Like so many of us, I’ve found myself glued to the Josh Duggar story. I’m not usually drawn into media frenzies, but this one hits entirely too close to home. Many people are shocked and outraged that a family and church community would become aware of sexual abuse occurring and do nothing about it except pray for forgiveness and redemption. I, on the other hand, don’t find this the least bit surprising or shocking. In fact, it’s common practice among many fundamentalist Christian communities. I know because I grew up in one.
Jim and Michelle Duggar did exactly what they’d been taught to do when they discovered their son was molesting children— they went to the elders in their church for guidance. In their eyes, they were being accountable. From there, they went on to work with Josh to ask for forgiveness from his sins and be reconciled to Christ. According to Josh, this is exactly what occurred. He found Christ. He apologized to his victims and like any good Christian girls have been brought up to do, his victims forgave him.
For those of us who grew up in households like the Duggars, this is what we are taught. We are taught from a very young age that we are not of this world and therefore, a different code of ethics and morals governs our daily living. Namely, the word of God is our judge. It doesn’t matter what the world has to say about our actions, only what God has to say about them. The problem with this is that in these homes men are the rulers with women and children holding a very distant second place. Men have working partnerships with God and this often times results in distorted truths about scripture used to justify wrong and sometimes criminal behavior.
Most of my friends from early childhood were from church and I often played with two cousins, Carrie and Sarah, on a farm owned by their grandfather. They were my age and we had a blast whenever they visited or during our stints at Bible camp. Their grandfather, Rick, was an elder in our church. It came to light that Rick had been sexually abusing Carrie and Sarah. I’m not sure how it came to light because I was too young to pay attention to those details. What I do remember is that a meeting was called at the church with all of the elders, including my own father, to counsel Rick. The elders led Rick to repentance and all was forgiven. His granddaughters continued to visit him on his farm and I continued to go there as well. He moved throughout our congregation and among children as if nothing ever happened.

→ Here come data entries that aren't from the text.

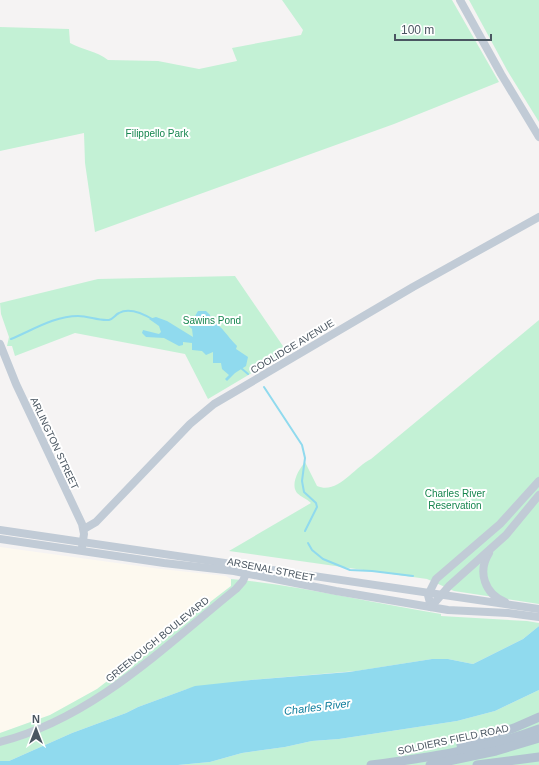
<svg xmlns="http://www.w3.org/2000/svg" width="539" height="765" font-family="Helvetica,sans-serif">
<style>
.commercial{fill:#fdf9ef}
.green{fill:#c3f1d5}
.water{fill:#90daee}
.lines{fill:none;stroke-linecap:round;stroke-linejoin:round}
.stream{stroke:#90daee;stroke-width:2}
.secondary{stroke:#c1cbd6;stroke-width:8}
.primary{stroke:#b3c2d1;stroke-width:9}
.labels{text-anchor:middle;stroke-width:4;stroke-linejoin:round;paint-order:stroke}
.park-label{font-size:10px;fill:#17864f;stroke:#fff}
.street-label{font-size:10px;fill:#4a5661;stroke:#fff}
.water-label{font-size:11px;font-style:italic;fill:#0c7c9b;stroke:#fff}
</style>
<rect width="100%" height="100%" fill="#f5f3f3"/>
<path class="commercial" d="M 0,547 L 161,569 L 226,576 L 231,579 L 231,586 L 97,689 L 50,715 L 0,733 Z"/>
<g class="green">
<path d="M 282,0 L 452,0 L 499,82 L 394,124 L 95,232 L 85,163 L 84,133 L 0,151 L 0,27 L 69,29 L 70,43 C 82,50 97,51 108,60 L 158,61 L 199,69 L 237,61 L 232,48 L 301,35 L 303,30 Z"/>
<path d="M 469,0 L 539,0 L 539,122 L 507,70 Z"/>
<path d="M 235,276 L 287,352 L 208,399 L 185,354 L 75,333 L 15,356 L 12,346 L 7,346 L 9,337 L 1,314 L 0,303 L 98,279 Z"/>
<path d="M 539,320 L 539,604 L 454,591 L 427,579 L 229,551 L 311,503 C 307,499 301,497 297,493 C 290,484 299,469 305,462 L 317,486 C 338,495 354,467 371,459 Z"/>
<path d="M 231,579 C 302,586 371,603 441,614 L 441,616 L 527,621 L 539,623 L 539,626 L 523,639 L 473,664 L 448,659 L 432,659 L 356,671 L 251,680 L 187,689 L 138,707 L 126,713 L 72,733 L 9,761 L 0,761 L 0,733 L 50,715 L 97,689 L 231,586 Z"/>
<path d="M 539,690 L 539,765 L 178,765 L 210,762 L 242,753 L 285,747 L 312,741 L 339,739 L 457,721 L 495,711 Z"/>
</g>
<g class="water">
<path d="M 198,311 L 206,311 L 210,315 L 211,320 C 224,328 226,335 237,346 L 236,349 L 248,357 L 246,366 L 235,373 L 227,381 L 225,379 L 229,375 L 222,369 L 221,363 L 213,363 L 213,352 L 206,355 L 202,351 L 192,350 L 192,343 L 183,342 L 183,345 L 179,346 L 164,338 L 146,337 L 142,333 L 143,330 L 159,334 L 161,332 L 159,326 L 149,319 L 156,317 L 167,321 L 193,337 L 192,329 L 189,326 L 190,322 L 197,321 L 195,316 Z"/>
<path d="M 539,626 L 539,690 L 495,711 L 457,721 L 339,739 L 312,741 L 285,747 L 242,753 L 210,762 L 178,765 L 0,765 L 0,761 L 9,761 L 72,733 L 126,713 L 138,707 L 195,686 L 251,680 L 349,672 L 432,659 L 448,659 L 473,664 L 523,639 Z"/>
</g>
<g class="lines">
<g class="stream">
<path d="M 11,339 C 33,330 54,316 78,316 C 89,316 98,321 109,320 C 113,319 115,315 119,313 C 129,307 144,314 154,320"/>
<path d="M 241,368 L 248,374"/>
<path d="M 264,387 L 302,445 L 305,458 L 302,481 L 304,492 L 316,503 L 317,507 L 305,531"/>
<path d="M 308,543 L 312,550 L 323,559 L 350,570 L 372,571 L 413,576"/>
</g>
<g class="secondary">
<path d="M 460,0 L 501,74 L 539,137"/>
<path d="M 0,344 L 16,384 L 82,524 L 84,534 L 82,547"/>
<path d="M 84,529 L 96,522 L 190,424 L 214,404 L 413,287 L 539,217"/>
<path d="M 0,530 L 539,609"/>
<path d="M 0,539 L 164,563 L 234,571 L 336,591 L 448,610 L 508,613 L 539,617"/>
<path d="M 489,553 C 477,572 485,594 505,602"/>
<path d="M 431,607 L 428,595 L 436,579 L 500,524 L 539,481"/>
<path d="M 431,607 L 449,586 L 506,535 L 539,495"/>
<path d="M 0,742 C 93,718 163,648 236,589 L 243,581 L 248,569"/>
</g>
<g class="primary">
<path d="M 461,745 L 514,728 L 539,717"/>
<path d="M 371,765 C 427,758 486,749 539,729"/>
<path d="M 430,765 L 496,751 L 539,738"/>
<path d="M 477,765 L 539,757"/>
</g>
</g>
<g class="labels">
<g class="park-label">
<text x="157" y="137">Filippello Park</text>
<text x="212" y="324">Sawins Pond</text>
<text x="455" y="497">Charles River<tspan x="455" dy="12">Reservation</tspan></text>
</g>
<g class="street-label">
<text transform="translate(292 346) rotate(-31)" y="4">COOLIDGE AVENUE</text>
<text transform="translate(55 443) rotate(65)" y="4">ARLINGTON STREET</text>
<text transform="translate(271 569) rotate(11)" y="4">ARSENAL STREET</text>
<text transform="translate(157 639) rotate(-39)" y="4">GREENOUGH BOULEVARD</text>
<text transform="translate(453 739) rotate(-12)" y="4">SOLDIERS FIELD ROAD</text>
</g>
<g class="water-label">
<text transform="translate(317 707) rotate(-7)" y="4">Charles River</text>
</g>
</g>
<g transform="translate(36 729)" stroke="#ffffff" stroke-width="3" paint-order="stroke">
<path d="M0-3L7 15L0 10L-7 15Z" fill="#4a5661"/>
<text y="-6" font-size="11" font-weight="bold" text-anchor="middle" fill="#4a5661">N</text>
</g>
<path d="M395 34v6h96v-6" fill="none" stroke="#4a5661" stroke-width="2"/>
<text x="401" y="34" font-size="12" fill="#4a5661" stroke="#ffffff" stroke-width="3" paint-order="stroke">100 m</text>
</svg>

Nobody ever reported him. Nobody ever called the police. Nobody spoke of it again except as a demonstration of how we must forgive other people no matter what they’ve done. Jesus forgives our sins and we, therefore, must forgive others.
As an adult, people often ask me why I never let anyone know what was going on in my own home. The answer is simple— it wouldn’t have mattered and I knew that. My father’s abuse would have been dealt with in the same way in which Rick’s abusive behavior was dealt with. Besides, it was deeply ingrained in my head that I had to forgive other people no matter what they did to me.
It’s taken me many years and lots of therapy to understand that forgiveness does not mean acceptance. Forgiveness does not mean that I have to give someone permission to keep hurting me. I am not a bad Christian if I stand up against the abuse of children. I am not a bad Christian if I report child molesters to authorities and work towards their punishment because children need to be protected. Being a Christian doesn’t mean we allow children to be abused and do nothing about it.
See, incest is not a sin—it’s a sickness. It is an evil corroding thread that destroys everyone’s life it touches. It’s an insidious disease that doesn’t go away and can’t be ignored. It can be forgiven, but it doesn’t have to be tolerated and it shouldn’t.
–Elizabeth Garrison is a clinical psychologist specializing in traumatic stress in children and the author of the bestselling memoir, Wounds of the Father: A True Story of Child Abuse, Betrayal, and Redemption.